Page images and extracted text:
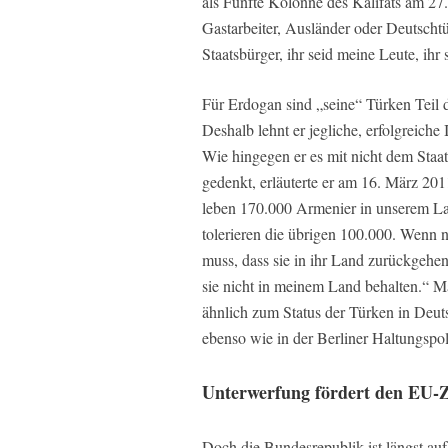
als Fünfte Kolonne des Kalifats am 27
Gastarbeiter, Ausländer oder Deutschtü
Staatsbürger, ihr seid meine Leute, ihr
Für Erdogan sind „seine“ Türken Teil
Deshalb lehnt er jegliche, erfolgreiche
Wie hingegen er es mit nicht dem Sta
gedenkt, erläuterte er am 16. März 201
leben 170.000 Armenier in unserem Lan
tolerieren die übrigen 100.000. Wenn n
muss, dass sie in ihr Land zurückgehen 
sie nicht in meinem Land behalten.“ Man 
ähnlich zum Status der Türken in Deu
ebenso wie in der Berliner Haltungspoli
Unterwerfung fördert den EU-Z
Doch die Bundesrepublik ist längst auf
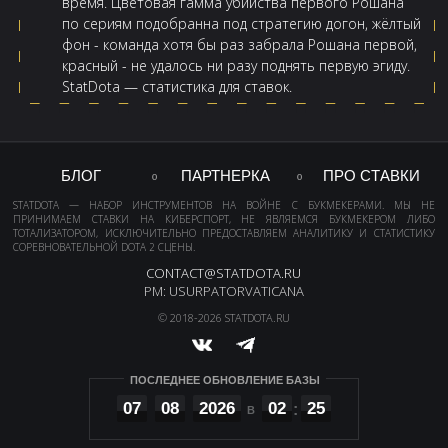
время. Цветовая гамма убийства первого Рошана
по сериям подобранна под стратегию догон, жёлтый
фон - команда хотя бы раз забрала Рошана первой,
красный - не удалось ни разу поднять первую эгиду.
StatDota — статистика для ставок.
БЛОГ
ПАРТНЕРКА
ПРО СТАВКИ
STATDOTA — НАБОР ИНСТРУМЕНТОВ НА ВОЙНЕ С БУКМЕКЕРАМИ. МЫ НЕ
ПРИНИМАЕМ СТАВКИ НА КИБЕРСПОРТ, НЕ ЯВЛЯЕМСЯ БУКМЕКЕРОМ ЛИБО
ТОТАЛИЗАТОРОМ, ИСКЛЮЧИТЕЛЬНО ПРЕДОСТАВЛЯЕМ АНАЛИТИКУ И СТАТИСТИКУ
СОРЕВНОВАТЕЛЬНОЙ DOTA 2 СЦЕНЫ.
CONTACT@STATDOTA.RU
PM: USURPATORVATICANA
© 2018-2026 STATDOTA.RU
ПОСЛЕДНЕЕ ОБНОВЛЕНИЕ БАЗЫ
07
08
2026
02
25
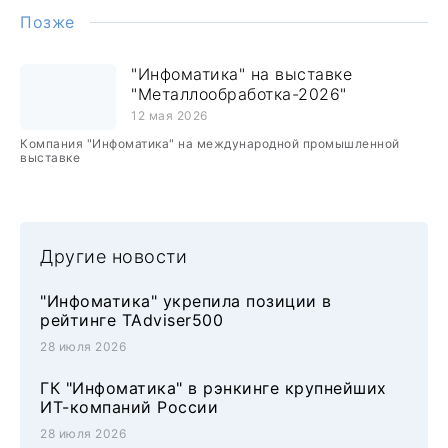
Позже
"Инфоматика" на выставке
"Металлообработка-2026"
12 мая 2026
Компания "Инфоматика" на международной промышленной
выставке
Другие новости
"Инфоматика" укрепила позиции в
рейтинге TAdviser500
28 июля 2026
ГК "Инфоматика" в рэнкинге крупнейших
ИТ-компаний России
28 июля 2026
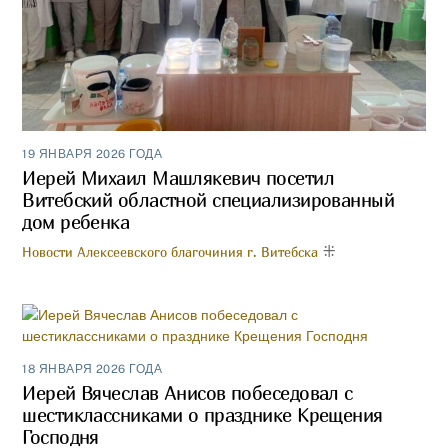
19 ЯНВАРЯ 2026 ГОДА
Иерей Михаил Машлякевич посетил
Витебский областной специализированный
дом ребенка
Новости Алексеевского благочиния г. Витебска
18 ЯНВАРЯ 2026 ГОДА
Иерей Вячеслав Анисов побеседовал с
шестиклассниками о празднике Крещения
Господня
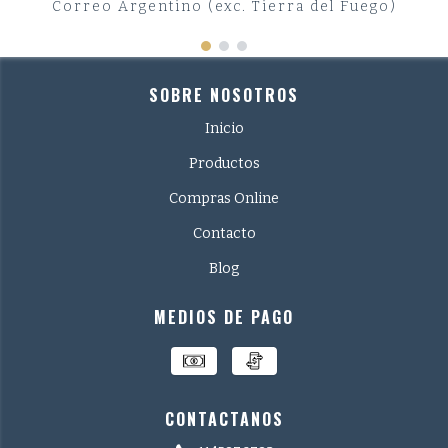
Correo Argentino (exc. Tierra del Fuego)
SOBRE NOSOTROS
Inicio
Productos
Compras Online
Contacto
Blog
MEDIOS DE PAGO
CONTACTANOS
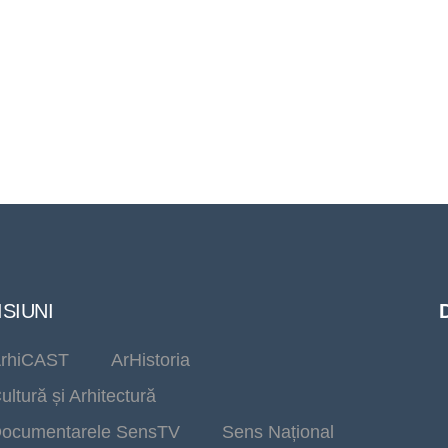
SIUNI
rhiCAST
ArHistoria
ultură și Arhitectură
ocumentarele SensTV
Sens Național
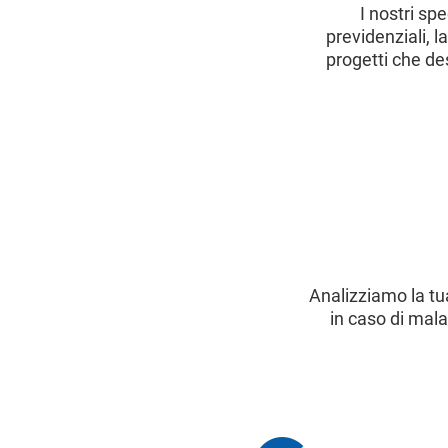
I nostri sp
previdenziali, l
progetti che des
Analizziamo la tu
in caso di mala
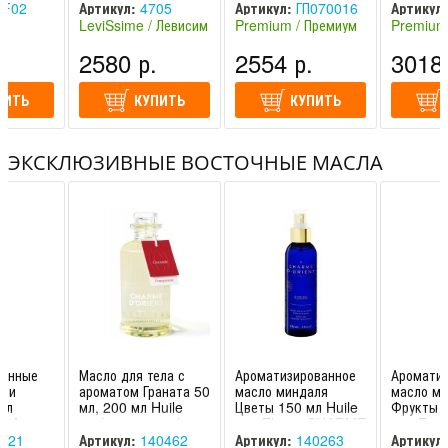
Левиссим
Professional
F02
Артикул:
4705
Артикул:
ГП070016
Артикул:
 /
LeviSsime / Левисим
Premium / Премиум
Premium
Россия)
(Испания)
(Россия)
(Россия)
.
2580 р.
2554 р.
3018 
ПИТЬ
КУПИТЬ
КУПИТЬ
ЭКСКЛЮЗИВНЫЕ ВОСТОЧНЫЕ МАСЛА
анные
Масло для тела с
Ароматизированное
Ароматиз
е и
ароматом Граната 50
масло миндаля
масло м
мл
мл, 200 мл Huile
Цветы 150 мл Huile
Фрукты 1
té Argan
parfumee pour le
aux Fleurs CHARME
aux Fru
'ORIENT
corps Charme
D'ORIENT / ШАРМ
D'ORIEN
221
Артикул:
140462
Артикул:
140263
Артикул:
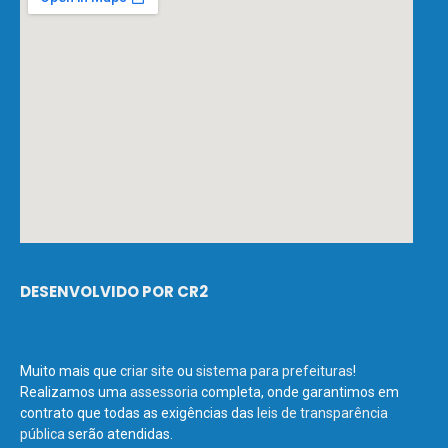
DESENVOLVIDO POR CR2
Muito mais que
criar site
ou
sistema para prefeituras
!
Realizamos uma
assessoria
completa, onde garantimos em
contrato que todas as exigências das
leis de transparência
pública
serão atendidas.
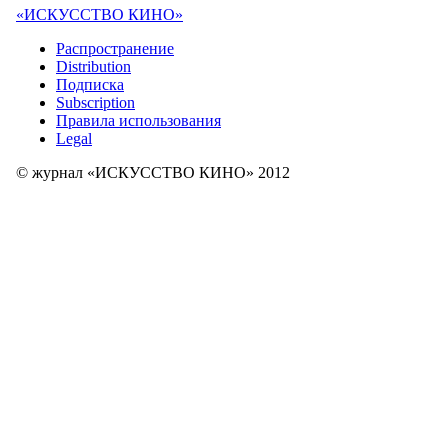
«ИСКУССТВО КИНО»
Распространение
Distribution
Подписка
Subscription
Правила использования
Legal
© журнал «ИСКУССТВО КИНО» 2012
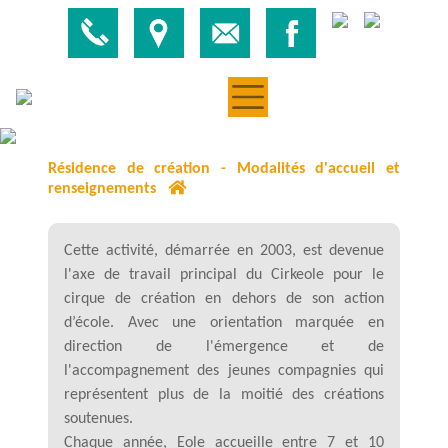
Résidence de création - Modalités d'accueil et
renseignements
Cette activité, démarrée en 2003, est devenue
l'axe de travail principal du Cirkeole pour le
cirque de création en dehors de son action
d’école. Avec une orientation marquée en
direction de l'émergence et de
l'accompagnement des jeunes compagnies qui
représentent plus de la moitié des créations
soutenues.
Chaque année, Eole accueille entre 7 et 10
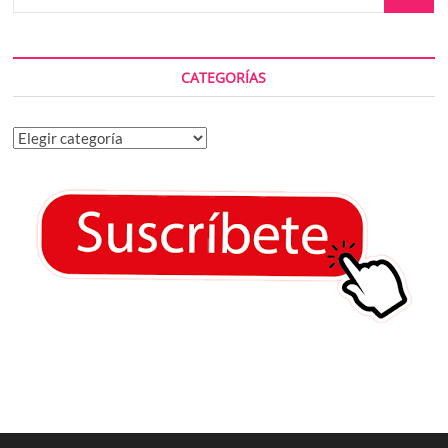
CATEGORÍAS
Categorías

**Task requirements**
Using the records above, work out the number of lines that contain "Инфоматика" and write only that number.

**Reply to the exercise**
4